Print the lines below from the line with "VIKAS NAGAR" to the line with "Men's BUXTON™ LITE Waterproof Winter Boots" exactly, keeping both ends, and print no pictures.

(Extracted page text data)
┌──

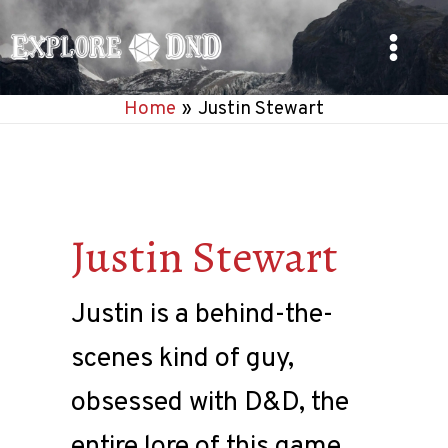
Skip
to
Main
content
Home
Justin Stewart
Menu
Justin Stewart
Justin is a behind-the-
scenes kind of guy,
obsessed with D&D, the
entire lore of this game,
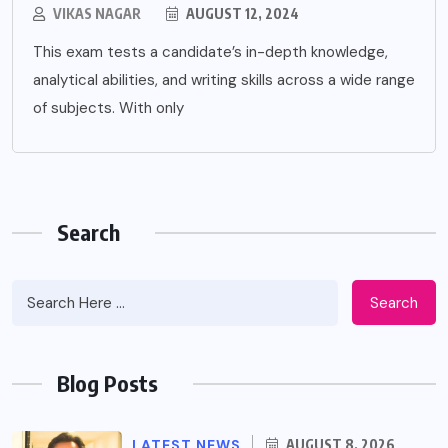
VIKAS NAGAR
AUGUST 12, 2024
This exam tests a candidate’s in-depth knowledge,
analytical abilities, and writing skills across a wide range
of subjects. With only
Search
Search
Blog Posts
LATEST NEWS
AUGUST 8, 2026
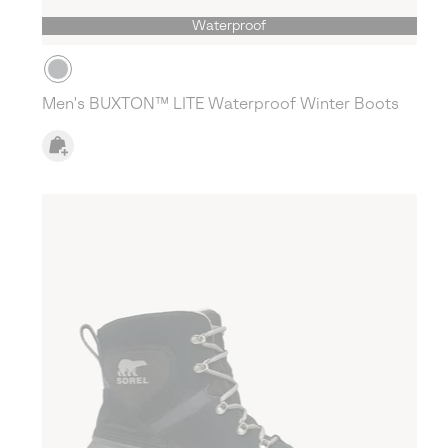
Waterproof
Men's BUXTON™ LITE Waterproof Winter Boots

└──
┌──

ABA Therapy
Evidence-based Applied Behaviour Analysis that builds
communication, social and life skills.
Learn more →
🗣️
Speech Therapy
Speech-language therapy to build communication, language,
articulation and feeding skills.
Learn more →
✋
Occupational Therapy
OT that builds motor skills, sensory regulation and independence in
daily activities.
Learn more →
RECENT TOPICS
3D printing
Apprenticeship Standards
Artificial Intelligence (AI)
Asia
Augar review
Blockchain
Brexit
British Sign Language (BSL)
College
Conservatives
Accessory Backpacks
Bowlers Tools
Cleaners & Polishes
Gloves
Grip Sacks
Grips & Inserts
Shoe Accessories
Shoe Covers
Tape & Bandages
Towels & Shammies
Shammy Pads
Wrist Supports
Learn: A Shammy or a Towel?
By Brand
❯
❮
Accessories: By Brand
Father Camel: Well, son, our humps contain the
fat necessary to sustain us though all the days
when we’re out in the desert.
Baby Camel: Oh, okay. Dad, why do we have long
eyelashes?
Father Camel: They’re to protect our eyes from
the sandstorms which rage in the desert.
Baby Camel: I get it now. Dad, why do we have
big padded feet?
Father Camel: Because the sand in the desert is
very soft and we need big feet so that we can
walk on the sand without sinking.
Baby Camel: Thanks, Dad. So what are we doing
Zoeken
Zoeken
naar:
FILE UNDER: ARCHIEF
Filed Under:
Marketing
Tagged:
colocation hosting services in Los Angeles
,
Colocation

└──
┌──

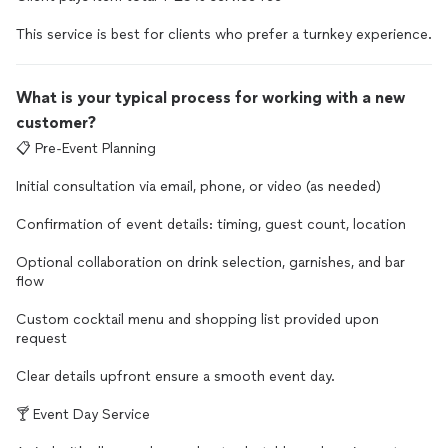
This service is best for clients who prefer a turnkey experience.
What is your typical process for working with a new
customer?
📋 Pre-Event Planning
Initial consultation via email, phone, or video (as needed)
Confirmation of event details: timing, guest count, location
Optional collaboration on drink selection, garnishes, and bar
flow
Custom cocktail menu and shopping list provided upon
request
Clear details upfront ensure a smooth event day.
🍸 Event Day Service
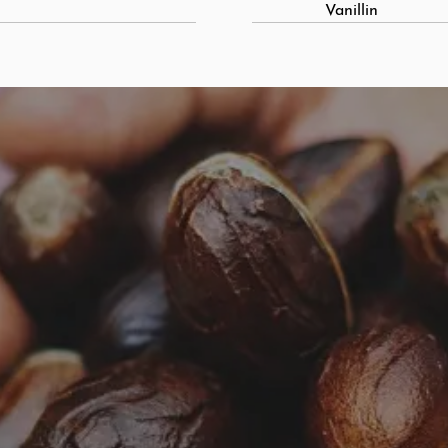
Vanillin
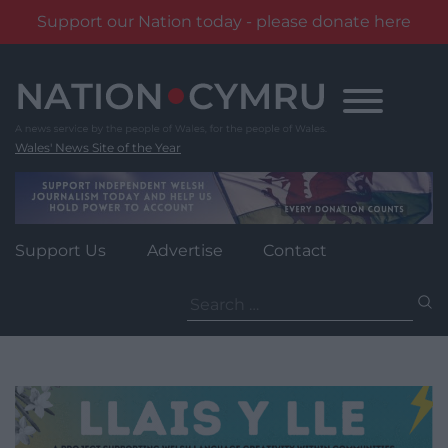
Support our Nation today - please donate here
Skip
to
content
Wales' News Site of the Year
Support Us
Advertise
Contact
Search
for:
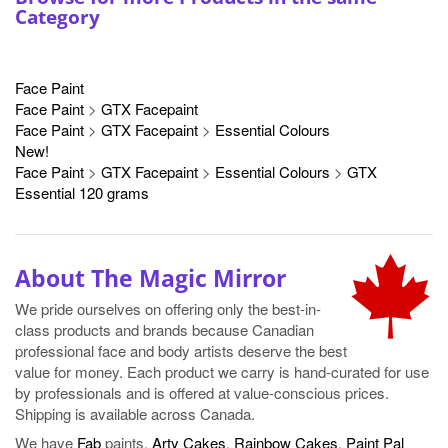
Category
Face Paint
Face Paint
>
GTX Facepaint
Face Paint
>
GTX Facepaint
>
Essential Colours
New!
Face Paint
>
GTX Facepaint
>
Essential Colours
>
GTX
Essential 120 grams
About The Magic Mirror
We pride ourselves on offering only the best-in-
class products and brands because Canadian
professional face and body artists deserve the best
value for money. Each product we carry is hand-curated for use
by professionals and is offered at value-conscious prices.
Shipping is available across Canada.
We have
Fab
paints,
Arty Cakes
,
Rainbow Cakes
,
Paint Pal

└──

EXPECTED ANSWER —
VIKAS NAGAR
AUGUST 12, 2024
This exam tests a candidate’s in-depth knowledge,
analytical abilities, and writing skills across a wide range
of subjects. With only
Search
Search
Blog Posts
LATEST NEWS
AUGUST 8, 2026
Waterproof
Men's BUXTON™ LITE Waterproof Winter Boots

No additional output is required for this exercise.